The main way to discover content on Mastodon is via hashtags. Adding the band name as a hashtag should help with discoverability. Having said this, random people do seem to find posts by the bot. A recent post of They Might Be Giants’ “Here Comes Science” got several likes and boosts from people who don’t follow the bot. So people can discover the bot’s posts, but more hashtags should help.

I am already posting the artist and album title – how hard can it be to add hashtags with the same information? Well, Mastodon hashtags can only contain alphanumeric characters and the underscore. Numbers only are not allowed as hashtags. So, some wrangling is needed.

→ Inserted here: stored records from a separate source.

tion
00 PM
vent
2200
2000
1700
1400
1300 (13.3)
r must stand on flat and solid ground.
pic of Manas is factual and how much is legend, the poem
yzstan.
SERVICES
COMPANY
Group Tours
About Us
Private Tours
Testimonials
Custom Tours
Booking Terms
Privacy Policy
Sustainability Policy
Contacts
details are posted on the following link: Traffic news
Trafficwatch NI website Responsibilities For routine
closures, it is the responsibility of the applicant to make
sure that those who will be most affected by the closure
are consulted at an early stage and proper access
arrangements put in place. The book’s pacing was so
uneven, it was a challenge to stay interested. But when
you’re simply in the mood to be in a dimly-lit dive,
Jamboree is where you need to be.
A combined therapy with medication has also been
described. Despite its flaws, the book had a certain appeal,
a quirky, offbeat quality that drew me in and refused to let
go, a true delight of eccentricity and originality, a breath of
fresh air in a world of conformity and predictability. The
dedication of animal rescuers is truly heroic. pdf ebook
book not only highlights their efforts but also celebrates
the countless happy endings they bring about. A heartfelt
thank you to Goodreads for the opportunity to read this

It is also preferable to use CamelCase for hashtags for readability and so that folks using screen readers hear the hashtags correctly. This presents a further challenge. Almost all of the artist names and album titles in the database use title capitalisation which is not the same as CamelCase with spaces. Consider “The Dark Side of the Moon”. We would need “#TheDarkSideOfTheMoon” and not “#TheDarkSideoftheMoon”

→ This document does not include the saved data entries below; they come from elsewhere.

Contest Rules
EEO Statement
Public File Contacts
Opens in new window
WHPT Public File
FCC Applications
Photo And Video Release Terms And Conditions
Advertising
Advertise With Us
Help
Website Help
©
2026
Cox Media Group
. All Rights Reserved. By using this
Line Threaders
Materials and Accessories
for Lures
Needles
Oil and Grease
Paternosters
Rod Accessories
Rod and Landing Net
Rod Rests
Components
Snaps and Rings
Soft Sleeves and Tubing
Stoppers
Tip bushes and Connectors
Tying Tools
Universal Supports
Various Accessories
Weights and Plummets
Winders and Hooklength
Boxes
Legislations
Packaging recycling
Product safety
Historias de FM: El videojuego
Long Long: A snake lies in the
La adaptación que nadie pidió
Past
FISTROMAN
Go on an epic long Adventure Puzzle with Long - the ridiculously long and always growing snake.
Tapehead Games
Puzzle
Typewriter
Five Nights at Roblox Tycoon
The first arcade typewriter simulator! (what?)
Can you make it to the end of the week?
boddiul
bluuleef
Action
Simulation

Solution: split the string using space (or other separator), capitalise, then strip non-alphanumeric characters and add the hash sign.

import pandas as pd
from mastodon import Mastodon
import os
 
# function to make hashtag
def to_hashtag(text):
    # separators become spaces
    s = text.replace("-", " ").replace("_", " ")
    # split on spaces
    s = s.split()
    # deal with no spaces
    if len(text) == 0:
        return "#" + text
    # camelCase
    new_s = s[0] + ''.join(i.capitalize() for i in s[1:])
    # remove non-alphanumeric characters (hashtag-friendly)
    hashtag = ''.join(c for c in new_s if c.isalnum())
    return "#" + hashtag

# relative path of data
dfFile = os.path.realpath(os.path.join(os.path.dirname(__file__), '.', 'bot_df.csv'))

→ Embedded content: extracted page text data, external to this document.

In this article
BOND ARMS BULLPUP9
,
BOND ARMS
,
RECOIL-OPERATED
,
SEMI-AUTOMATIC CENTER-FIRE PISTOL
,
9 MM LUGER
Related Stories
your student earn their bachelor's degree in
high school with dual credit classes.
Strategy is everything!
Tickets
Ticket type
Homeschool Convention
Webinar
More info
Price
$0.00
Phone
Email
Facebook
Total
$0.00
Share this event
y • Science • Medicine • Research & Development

# import the data into data frame
df = pd.read_csv(dfFile, sep=",")

# import the list of unposted rows
rowFile = os.path.realpath(os.path.join(os.path.dirname(__file__), '.', 'bot_df_rows.csv'))
rows = pd.read_csv(rowFile, sep=",")

# select a random row of allowed rows
selectRow = rows.sample()
# this is the index of the row we picked
rowIndex = selectRow.index[0]
# read which row in df will be used, will be different from index
theRow = selectRow.loc[rowIndex,'A']

# build the text string - this will be the message in the post.
textString = " - ".join([df['artist'].loc[theRow],
                        df['album'].loc[theRow],
                        str(df['year'].loc[theRow])])
# convert artist and album strings to hashtags
artistTag = to_hashtag(df['artist'].loc[theRow])
albumTag = to_hashtag(df['album'].loc[theRow])

# add hashtags
textString = textString + "\n#Music #AlbumSuggestions #NowPlaying #NowListening"
textString = textString + "\n" + artistTag + " " + albumTag
 
# build image path
imgPath = os.path.realpath(os.path.join(os.path.dirname(__file__), 'img', theRow['img_name'].loc[theRow.index[0]]))
 
# write apologetic alt text
altText = "The image shows the album cover. Sorry for lack of a better description; I am just a bot!"
 
# Set up Mastodon
mastodon = Mastodon(
    access_token = 'foobar',
    api_base_url = 'https://botsin.space/'
)
 
media = mastodon.media_post(imgPath, "image/jpeg", description=altText)
mastodon.status_post(textString, media_ids=media)

# find the row we selected earlier and drop it
rows = rows.drop([rowIndex])

# write the integers to each line of file
rows.to_csv(rowFile, encoding='utf-8', index=False)

The solution is achieved via a function which generates a legal and legible hashtag from either the Artist or Album title. There are some edge cases that will get borked with this method. For example, any brackets in the title will mean that the first word in brackets does not get capitalised. Also, any bands with special characters will have a mangled hashtag.

The post title comes, as before, from the Probot band-and-album project from Dave Grohl.